BART art brings color to commute

Monday November 18, 2002


OAKLAND – Bay Area Rapid Transit has undergone a public art renaissance, commissioning several pieces for its stations and greenways. 

There are steel cows in Berkeley, colorful tile mosaics at 16th Street in San Francisco, and a giant shimmering sculpture at San Francisco International Airport, among others. 

The Art in BART projects are at MacArthur, West Oakland and 12th Street in Oakland; the Ohlone Greenway beneath the elevated tracks in Berkeley; and three projects at Embarcadero and 16th Street in San Francisco. A traveling exhibition commemorating the Americans with Disabilities Act will eventually become a permanent installation at the Ashby station. 

There are also four artworks at SFO. They include artist Ned Kahn’s 6-foot-tall circular stainless steel piece made of 1-inch square disks attached to pins.

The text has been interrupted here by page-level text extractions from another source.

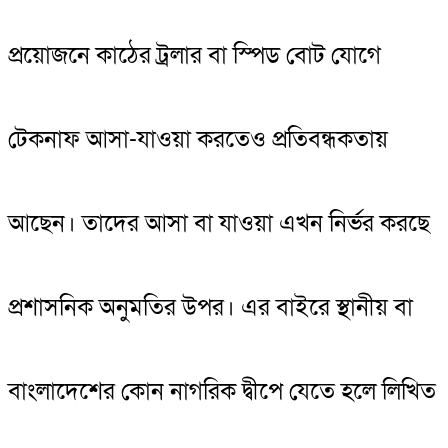
প্রয়োজনে কাঠের ট্রলার বা স্পিড বোট যোগে
টেকনাফ আসা-যাওয়া করতেও প্রতিবন্ধকতায়
আছেন। তাদের আসা বা যাওয়া এখন নির্ভর করছে
প্রশাসনিক অনুমতির উপর। এর বাইরে স্থানীয় বা
বাংলাদেশের কোন নাগরিক দ্বীপে যেতে হলে লিখিত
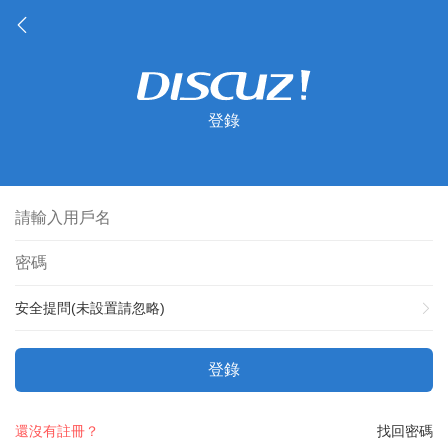
登錄
安全提問(未設置請忽略)
登錄
還沒有註冊？
找回密碼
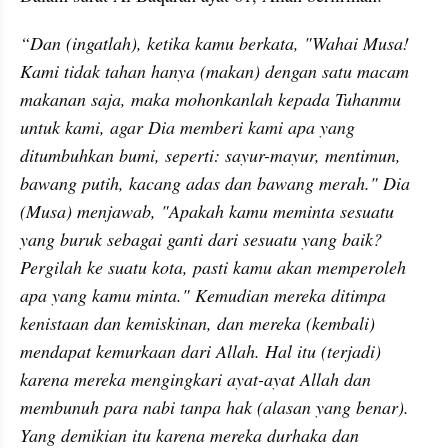
“Dan (ingatlah), ketika kamu berkata, "Wahai Musa! 
Kami tidak tahan hanya (makan) dengan satu macam 
makanan saja, maka mohonkanlah kepada Tuhanmu 
untuk kami, agar Dia memberi kami apa yang 
ditumbuhkan bumi, seperti: sayur-mayur, mentimun, 
bawang putih, kacang adas dan bawang merah." Dia 
(Musa) menjawab, "Apakah kamu meminta sesuatu 
yang buruk sebagai ganti dari sesuatu yang baik? 
Pergilah ke suatu kota, pasti kamu akan memperoleh 
apa yang kamu minta." Kemudian mereka ditimpa 
kenistaan dan kemiskinan, dan mereka (kembali) 
mendapat kemurkaan dari Allah. Hal itu (terjadi) 
karena mereka mengingkari ayat-ayat Allah dan 
membunuh para nabi tanpa hak (alasan yang benar). 
Yang demikian itu karena mereka durhaka dan 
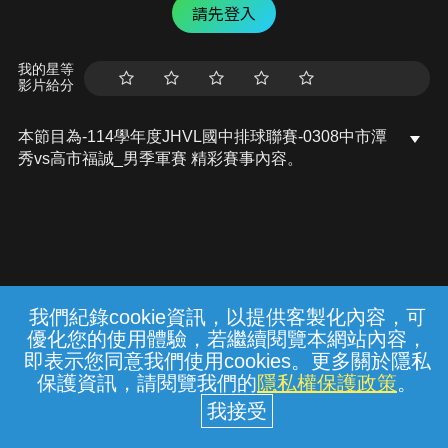
請先登入
我的星等
影片給分
本節目為-114學年度JHVL國中排球聯賽-0308中市潭
秀vs高市福誠_男季軍賽 精彩賽事內容。
我們紀錄cookie資訊，以提供客製化內容，可
{{notifyMsg}}
優化您的使用體驗，若繼續閱覽本網站內容，
常見問題
線上客服
服務條款
隱私權保護
即表示您同意我們使用cookies。更多關於隱私
保護資訊，請閱覽我們的
隱私權保護政策
。
中華電信股份有限公司個人家庭分公司
(統一編號：96979949) © 2026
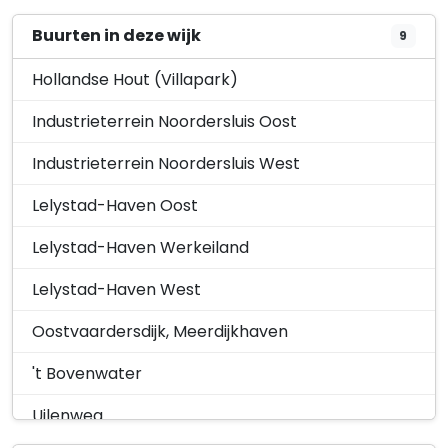
Kennisgeving Omgevingswet
Aangevraagd
Buurten in deze wijk
9
Ingediende aanvraag voor een
omgevingsvergunning Loca…
Hollandse Hout (Villapark)
Spuiweg 62, 8243PW Lelystad
Industrieterrein Noordersluis Oost
17 september 2025
Industrieterrein Noordersluis West
Lelystad-Haven Oost
Lelystad-Haven Werkeiland
Lelystad-Haven West
Oostvaardersdijk, Meerdijkhaven
't Bovenwater
Uilenweg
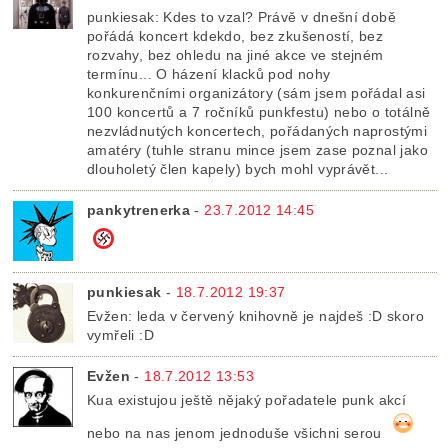
punkiesak: Kdes to vzal? Právě v dnešní době
pořádá koncert kdekdo, bez zkušeností, bez
rozvahy, bez ohledu na jiné akce ve stejném
termínu... O házení klacků pod nohy
konkurenčními organizátory (sám jsem pořádal asi
100 koncertů a 7 ročníků punkfestu) nebo o totálně
nezvládnutých koncertech, pořádaných naprostými
amatéry (tuhle stranu mince jsem zase poznal jako
dlouholetý člen kapely) bych mohl vyprávět...
pankytrenerka
-
23.7.2012 14:45
punkiesak
-
18.7.2012 19:37
Evžen: leda v červený knihovně je najdeš :D skoro
vymřeli :D
Evžen
-
18.7.2012 13:53
Kua existujou ještě nějaký pořadatele punk akcí
nebo na nas jenom jednoduše všichni serou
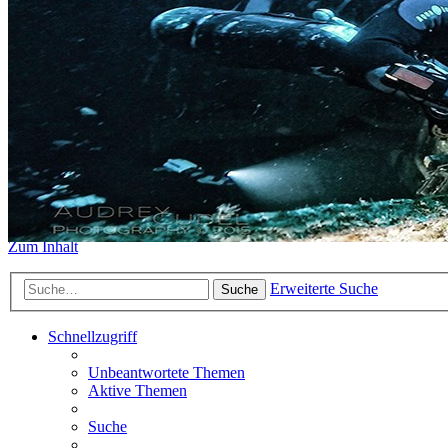
https://www.sidemount-forum.
Das alte Forum hier existiert n
Sidemount-Forum
Erlebe den Unterschied
Zum Inhalt
Erweiterte Suche
Suche
Schnellzugriff
Unbeantwortete Themen
Aktive Themen
Suche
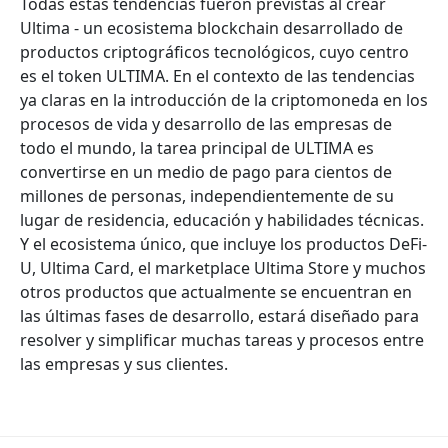
Todas estas tendencias fueron previstas al crear
Ultima - un ecosistema blockchain desarrollado de
productos criptográficos tecnológicos, cuyo centro
es el token ULTIMA. En el contexto de las tendencias
ya claras en la introducción de la criptomoneda en los
procesos de vida y desarrollo de las empresas de
todo el mundo, la tarea principal de ULTIMA es
convertirse en un medio de pago para cientos de
millones de personas, independientemente de su
lugar de residencia, educación y habilidades técnicas.
Y el ecosistema único, que incluye los productos DeFi-
U, Ultima Card, el marketplace Ultima Store y muchos
otros productos que actualmente se encuentran en
las últimas fases de desarrollo, estará diseñado para
resolver y simplificar muchas tareas y procesos entre
las empresas y sus clientes.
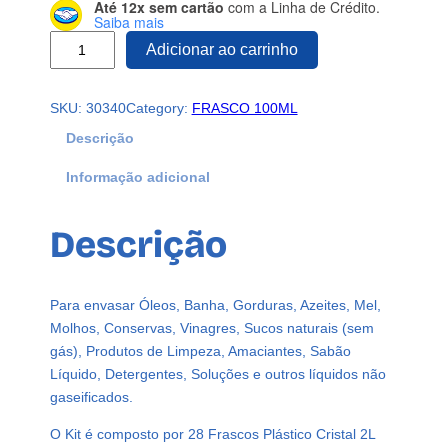
Até 12x sem cartão
com a Linha de Crédito.
Saiba mais
2
Adicionar ao carrinho
8
F
SKU:
30340
Category:
FRASCO 100ML
R
A
Descrição
S
Informação adicional
C
O
P
Descrição
L
Á
S
Para envasar Óleos, Banha, Gorduras, Azeites, Mel,
T
Molhos, Conservas, Vinagres, Sucos naturais (sem
I
gás), Produtos de Limpeza, Amaciantes, Sabão
C
Líquido, Detergentes, Soluções e outros líquidos não
O
gaseificados.
C
R
O Kit é composto por 28 Frascos Plástico Cristal 2L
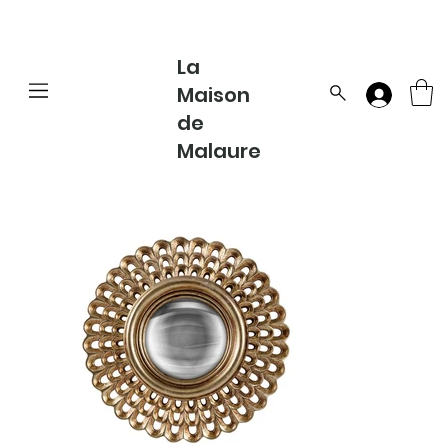
La
Maison
de
Malaure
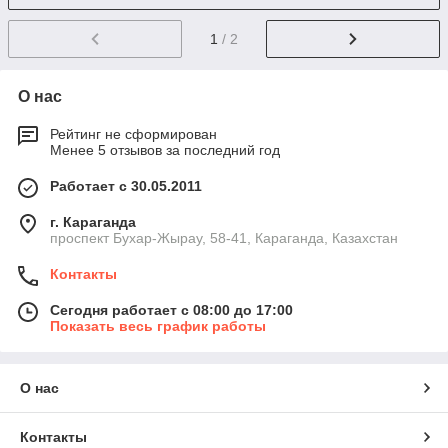
1
/ 2
О нас
Рейтинг не сформирован
Менее 5 отзывов за последний год
Работает с 30.05.2011
г. Караганда
проспект Бухар-Жырау, 58-41, Караганда, Казахстан
Контакты
Сегодня работает с 08:00 до 17:00
Показать весь график работы
О нас
Контакты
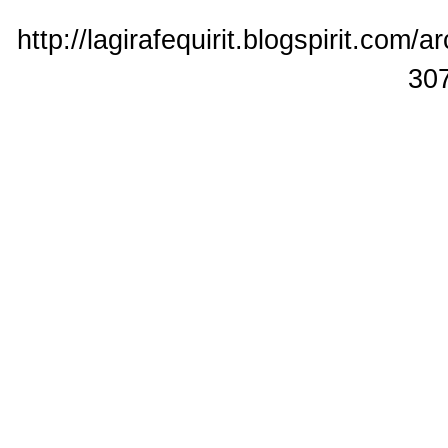
http://lagirafequirit.blogspirit.com
30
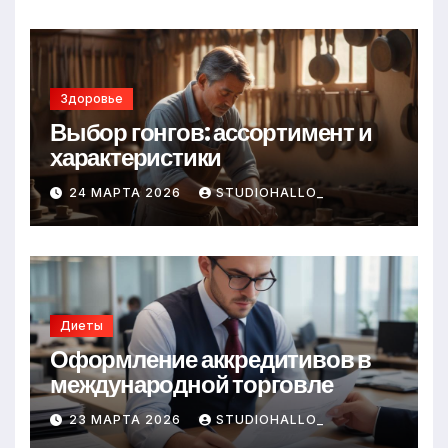
Здоровье
Выбор гонгов: ассортимент и
характеристики
24 МАРТА 2026
STUDIOHALLO_
Диеты
Оформление аккредитивов в
международной торговле
23 МАРТА 2026
STUDIOHALLO_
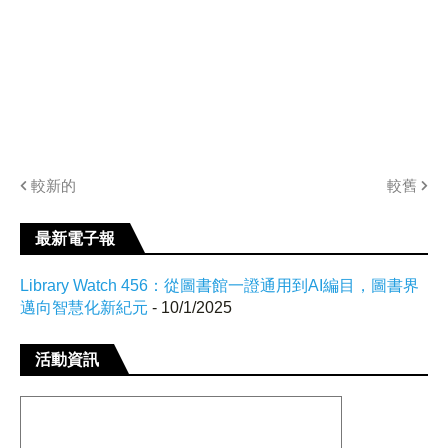
較新的
較舊
最新電子報
Library Watch 456：從圖書館一證通用到AI編目，圖書界
邁向智慧化新紀元
- 10/1/2025
活動資訊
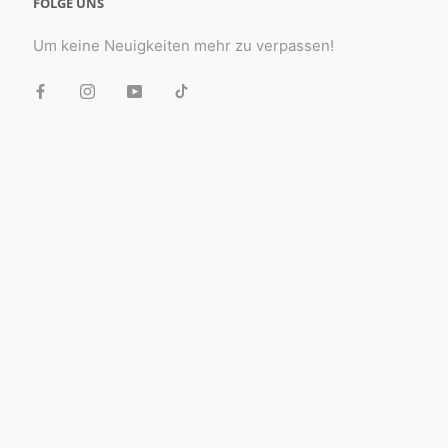
FOLGE UNS
Um keine Neuigkeiten mehr zu verpassen!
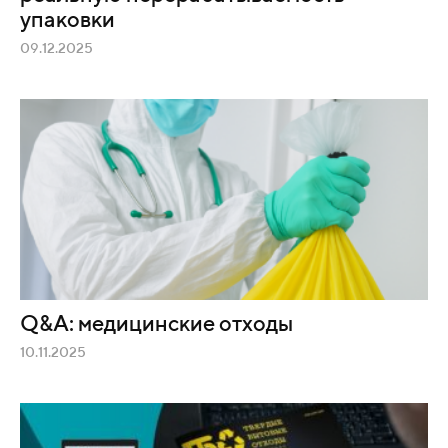
упаковки
09.12.2025
Q&A: медицинские отходы
10.11.2025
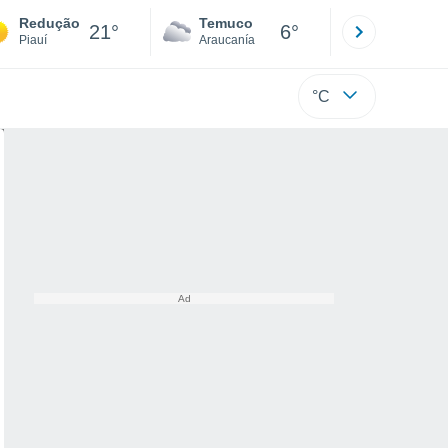
Redução
Temuco
Osorno
21°
6°
Piauí
Araucanía
Los Lagos
°C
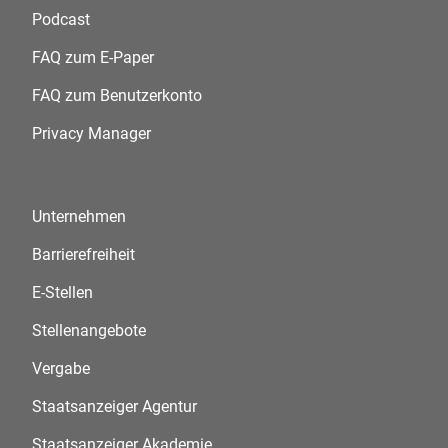
Podcast
FAQ zum E-Paper
FAQ zum Benutzerkonto
Privacy Manager
Unternehmen
Barrierefreiheit
E-Stellen
Stellenangebote
Vergabe
Staatsanzeiger Agentur
Staatsanzeiger Akademie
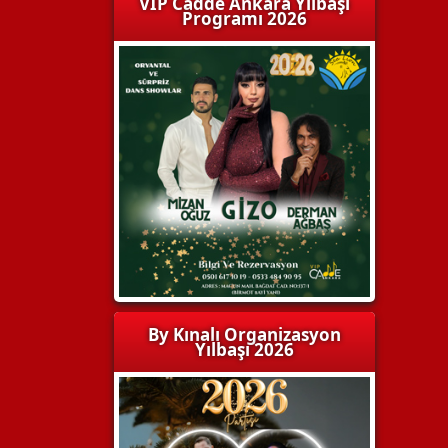
VIP Cadde Ankara Yılbaşı
Programı 2026
By Kınalı Organizasyon
Yılbaşı 2026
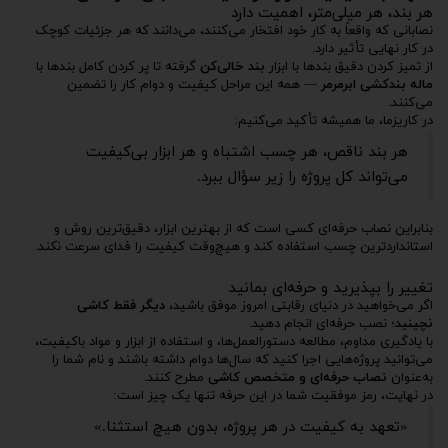
هر بند، هر میلی‌متر، اهمیت دارد
نصابانی که واقعاً به کار خود افتخار می‌کنند، می‌دانند که هر جزئیات کوچک
در کار نهایی تأثیر دارد.
از تمیز کردن دقیق بندها با ابزار
بند خالی‌کن
گرفته تا پر کردن کامل بندها با
ماله بندکشی ابرمرمر
— همه این مراحل کیفیت و دوام کار را تضمین
می‌کنند.
در کاریزما، ما همیشه تأکید می‌کنیم:
هر بند ناقص، هر چسب اشتباه و هر ابزار بی‌کیفیت
می‌تواند کل پروژه را زیر سؤال ببرد.
بنابراین نصاب حرفه‌ای کسی است که از بهترین ابزار، دقیق‌ترین روش و
استانداردترین چسب استفاده کند و هیچ‌وقت کیفیت را فدای سرعت نکند.
تغییر را بپذیرید و حرفه‌ای بمانید
اگر می‌خواهید در دنیای رقابتی امروز موفق باشید،
دیگر فقط کاشی
نچینید
؛ نصب حرفه‌ای انجام دهید.
با یادگیری مداوم، مطالعه دستورالعمل‌ها، و استفاده از ابزار و مواد باکیفیت،
می‌توانید پروژه‌هایی اجرا کنید که سال‌ها دوام داشته باشند و نام شما را
به‌عنوان
نصاب حرفه‌ای و متخصص کاشی
مطرح کنند.
در نهایت، رمز موفقیت شما در این حرفه تنها یک چیز است:
«تعهد به کیفیت در هر پروژه، بدون هیچ استثنا.»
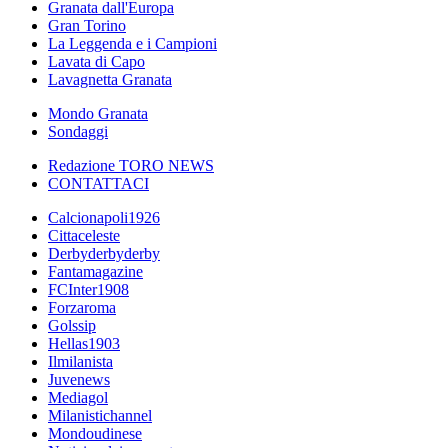
Granata dall'Europa
Gran Torino
La Leggenda e i Campioni
Lavata di Capo
Lavagnetta Granata
Mondo Granata
Sondaggi
Redazione TORO NEWS
CONTATTACI
Calcionapoli1926
Cittaceleste
Derbyderbyderby
Fantamagazine
FCInter1908
Forzaroma
Golssip
Hellas1903
Ilmilanista
Juvenews
Mediagol
Milanistichannel
Mondoudinese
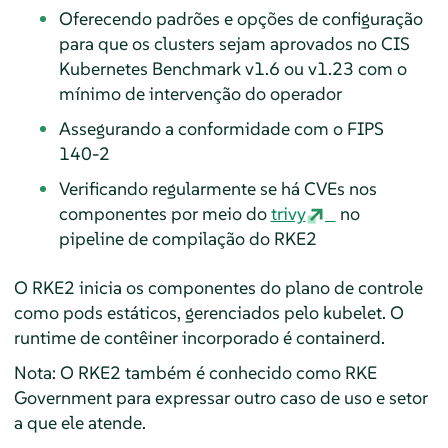
Oferecendo padrões e opções de configuração
para que os clusters sejam aprovados no CIS
Kubernetes Benchmark v1.6 ou v1.23 com o
mínimo de intervenção do operador
Assegurando a conformidade com o FIPS
140-2
Verificando regularmente se há CVEs nos
componentes por meio do
trivy
no
pipeline de compilação do RKE2
O RKE2 inicia os componentes do plano de controle
como pods estáticos, gerenciados pelo kubelet. O
runtime de contêiner incorporado é containerd.
Nota: O RKE2 também é conhecido como RKE
Government para expressar outro caso de uso e setor
a que ele atende.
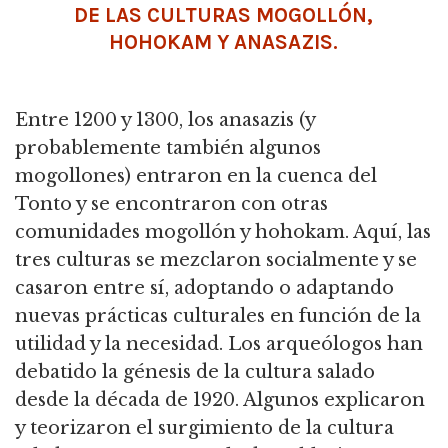
DE LAS CULTURAS MOGOLLÓN,
HOHOKAM Y ANASAZIS.
Entre 1200 y 1300, los anasazis (y
probablemente también algunos
mogollones) entraron en la cuenca del
Tonto y se encontraron con otras
comunidades mogollón y hohokam. Aquí, las
tres culturas se mezclaron socialmente y se
casaron entre sí, adoptando o adaptando
nuevas prácticas culturales en función de la
utilidad y la necesidad. Los arqueólogos han
debatido la génesis de la cultura salado
desde la década de 1920. Algunos explicaron
y teorizaron el surgimiento de la cultura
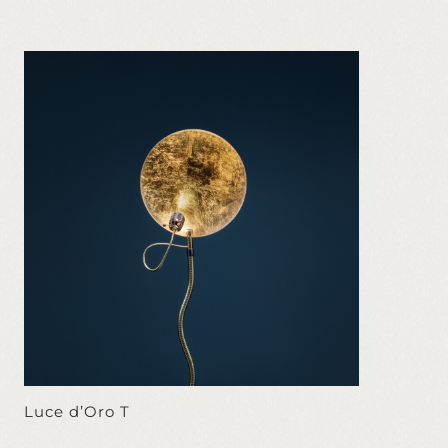
Luce d’Oro T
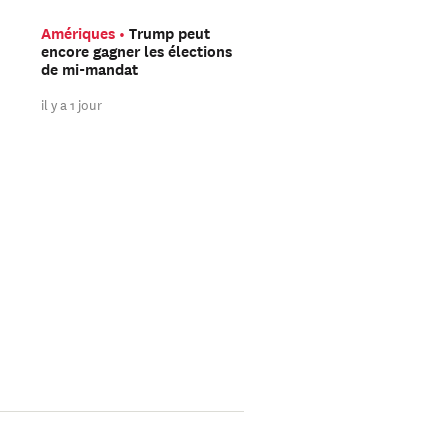
Amériques
Trump peut
Asie Orientale
Avec V
encore gagner les élections
Flash, DeepSeek mise s
de mi-mandat
l’IA à faible coût plutô
sur la course à la puis
il y a 1 jour
il y a 2 jours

The disks rotate when hit by a breeze, and so the whole sculpture shimmers every time trains enter and leave the station. 

The pieces in the SFO extension stations were funded with $1. 5 million from the federal government and other sources. 

BART’s initial interest in the art world came in the late 1960s and early ’70s, when the stations opened. BART organized a panel of art professionals to commission pieces for almost all the original stations. 

The program was revived in the late ’90s thanks to the economic boom of the region. The board put $250,000 into the project over two years and teamed up with other local agencies.